The first story is an obvious one. Money in colonial days was mainly an entry in everybody's account book; today it is mainly an entry in computers. In the intervening three centuries coins and currency made an appearance, flourished for a while as the tangible symbol of money, and then declined. Although Great Britain did not totally prohibit paper money in the colonies until 1775, in John Head's day, from 1718 to 1754, paper money was scarce and coins hard to come by. Because it was so easy to counterfeit paper money on the crude printing presses of the day, paper money was always questionable. Meanwhile, the balance of trade was so heavily in the direction of the colonies that the balance of payments was toward England. What few coins there were, quickly disappeared back to England, while local colonial commerce nearly strangled. The Quakers of Philadelphia all maintained careful books of account, and when it seemed a transaction was completed, the individual account books of buyer and seller were "squared". The credit default swap "crisis" of 2008 could be said to be a sharp reminder that we have returned to bookeeping entries, but have badly neglected the Quaker process of squaring accounts.
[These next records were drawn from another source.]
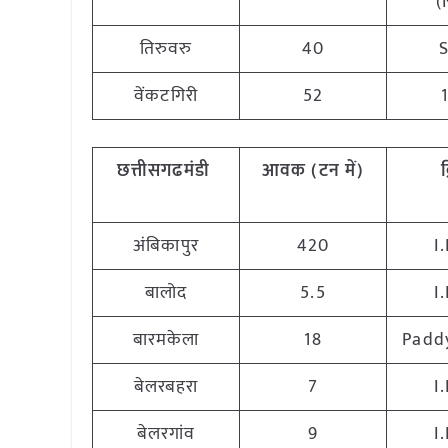
(
तिरुवरु
40
वेंकटगिरी
52
छत्तीसगढ
मंडी
आवक (टन में)
क
अंबिकापुर
420
I
बालोद
5.5
I
बारमकेला
18
Padd
बेलरबहरा
7
I
बेलरगांव
9
I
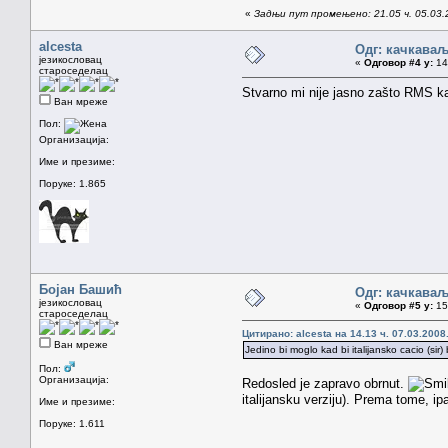
«
Задњи пут промењено: 21.05 ч. 05.03.
alcesta
Одг: качкава
језикословац
«
Одговор #4 у:
14.
староседелац
Stvarno mi nije jasno zašto RMS kaž
Ван мреже
Пол:
Организација:
Име и презиме:
Поруке: 1.865
Бојан Башић
Одг: качкава
језикословац
«
Одговор #5 у:
15.
староседелац
Цитирано: alcesta на 14.13 ч. 07.03.2008
Ван мреже
Jedino bi moglo kad bi italijansko cacio (sir
Пол:
Организација:
Redosled je zapravo obrnut.
italijansku verziju). Prema tome, i
Име и презиме:
Поруке: 1.611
As the general public slowly acquires computer power of its own, it is slowly recognizing how far the banks, telephone companies and department stores have wandered from routine mutual account reconciliation.

http://www.philadelphia-reflections.com/images/johnhead.jpg
John Head's Account Book

From John Head's careful notations we learn it was routine for payment to be stretched out for months, but no interest was charged for late payment and no discounts were offered for ready money. It would be another century before it became routinely apparent that interest was the rent charged for money and the risk of intervening inflation, before final payment. In this way, artisans learned to be bankers.

And artisans learned to be merchants, too. In the little village of Philadelphia, chairs became part of the monetary system. In bartering cabinets for money, John Head did not make chairs in his shop at 3rd and Mulberry (Arch Street) but would take them in partial payment for a cabinet, and then sell the chairs for money. Many artisans made single components but nearly everyone was forced into bartering general furniture. Nobody was paid a salary. Indentured servants, apprenticeships trading labor for training, and even slavery benignly conducted, can be partially seen as efforts to construct an industrial society without payrolls. Everybody was in daily commerce with everybody else. Out of this constant trading came the efficiency step for which Quakers are famous: one price, no haggling.

One other thing jumps out at the modern reader from this book of account. No taxes. When taxes came, we had a revolution.